Déchets toxiques de la mafia: l'Italie condamnée par la CEDH
Après des décennies d'un énorme scandale sanitaire, l'Etat italien a été condamné jeudi par la Cour européenne des droits de l'homme (CEDH) pour son inaction face aux dépôts de déchets toxiques par la mafia près de Naples.
Les juges de Strasbourg ont reconnu la responsabilité de Rome face aux activités illégales d'enfouissement et d'incinération par la mafia de déchets dangereux ayant provoqué une recrudescence de cancers dans la population.
"L'Etat italien n'a pas répondu à la gravité de la situation avec la diligence et la célérité requises, bien qu'il ait eu connaissance du problème depuis de nombreuses années", écrit la Cour dans un communiqué.
La CEDH a ainsi jugé l'Italie en violation de l'article 2 de la Convention européenne des droits de l'homme, qui garantit "le droit à la vie".
A l'unanimité, les juges ont donné deux ans à l'Italie pour "élaborer une stratégie exhaustive afin de répondre à la situation, mettre en place un mécanisme de contrôle indépendant et une plate-forme d'information publique".
La décision réjouit Antonella Mascia, l'une des avocates des requérants.
"C'est un arrêt historique, très important, qui pousse à résoudre cet énorme problème", déclare-t-elle à l'AFP. "Nous espérons que les autorités comprendront que cette décision (...) est une exhortation des autorités internationales à changer les choses. Nous espérons donc que d'ici deux ans tous ces projets restés jusqu'ici sur papier seront mis en œuvre de manière efficace."
- "Terre des feux" -
Une zone comprise entre Naples et Caserte est surnommée "la terre des feux" en raison des nombreux sites illégaux où étaient brûlés à ciel ouvert des déchets industriels, souvent importés du nord de la péninsule.
Cette région, qui compte près de trois millions d'habitants, affronte depuis des décennies une pollution aux métaux lourds, dioxines et particules fines contaminant le sol, l'eau et l'air.

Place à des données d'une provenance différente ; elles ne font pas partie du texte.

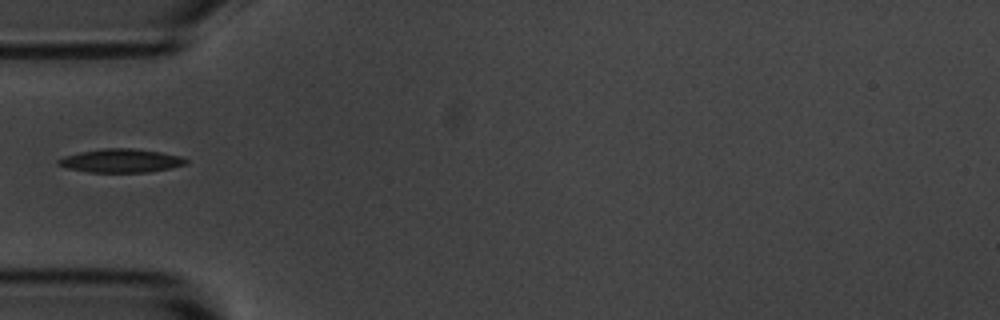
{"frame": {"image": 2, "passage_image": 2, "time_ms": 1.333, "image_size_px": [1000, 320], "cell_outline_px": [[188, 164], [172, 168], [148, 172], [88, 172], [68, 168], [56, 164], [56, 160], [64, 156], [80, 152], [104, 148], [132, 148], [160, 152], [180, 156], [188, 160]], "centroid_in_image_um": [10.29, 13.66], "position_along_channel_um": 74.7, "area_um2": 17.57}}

Encore aujourd'hui, des tas d'ordures s'empilent le long des routes et dans les champs contaminés, sur lesquels paissent pourtant encore paisiblement moutons, chèvres et brebis.
Parmi les victimes, Miriam, 18 ans, qui vit avec les séquelles de sa maladie (baisse d'audition...).

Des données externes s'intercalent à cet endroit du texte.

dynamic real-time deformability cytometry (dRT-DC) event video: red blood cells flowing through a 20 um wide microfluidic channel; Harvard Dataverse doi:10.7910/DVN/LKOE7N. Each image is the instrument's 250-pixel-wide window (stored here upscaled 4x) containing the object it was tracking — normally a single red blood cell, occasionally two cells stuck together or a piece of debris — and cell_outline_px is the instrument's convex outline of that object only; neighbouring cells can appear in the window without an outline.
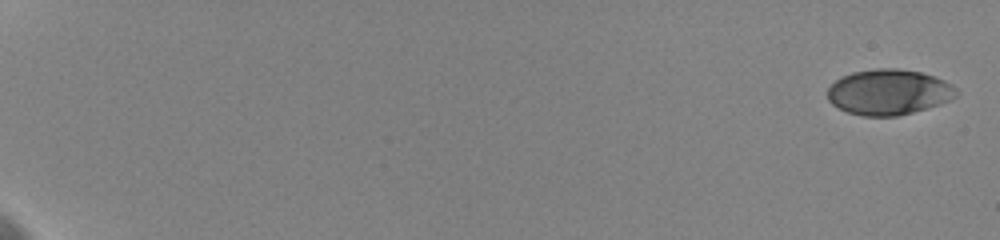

Le médulloblastome qui l'a frappé est une tumeur au cerveau qui frappe 1,5 enfant par million d'habitants, mais "à l'hôpital il y avait trois autres cas venant d'Acerra", leur ville qui ne compte que 60.000 habitants, souligne sa mère, Antonietta Moccia, 61 ans.
Aujourd'hui, elle attend l'"assainissement" du territoire et des dédommagements "pour aider d'autres familles" alors qu'elle-même jusqu'ici n'a "reçu aucune aide si ce n'est des parents et des amis".
- "De véritables monstres" -
L'un des requérants, Alessandro Cannavacciuolo, qui vient d'une famille de bergers, a raconté à l'AFP comment il a été alerté au début des années 2000 par la naissance d'"agneaux difformes, à deux têtes, avec deux langues, des queues sur le côté". "Nous n'avions plus des agneaux, mais de véritables monstres".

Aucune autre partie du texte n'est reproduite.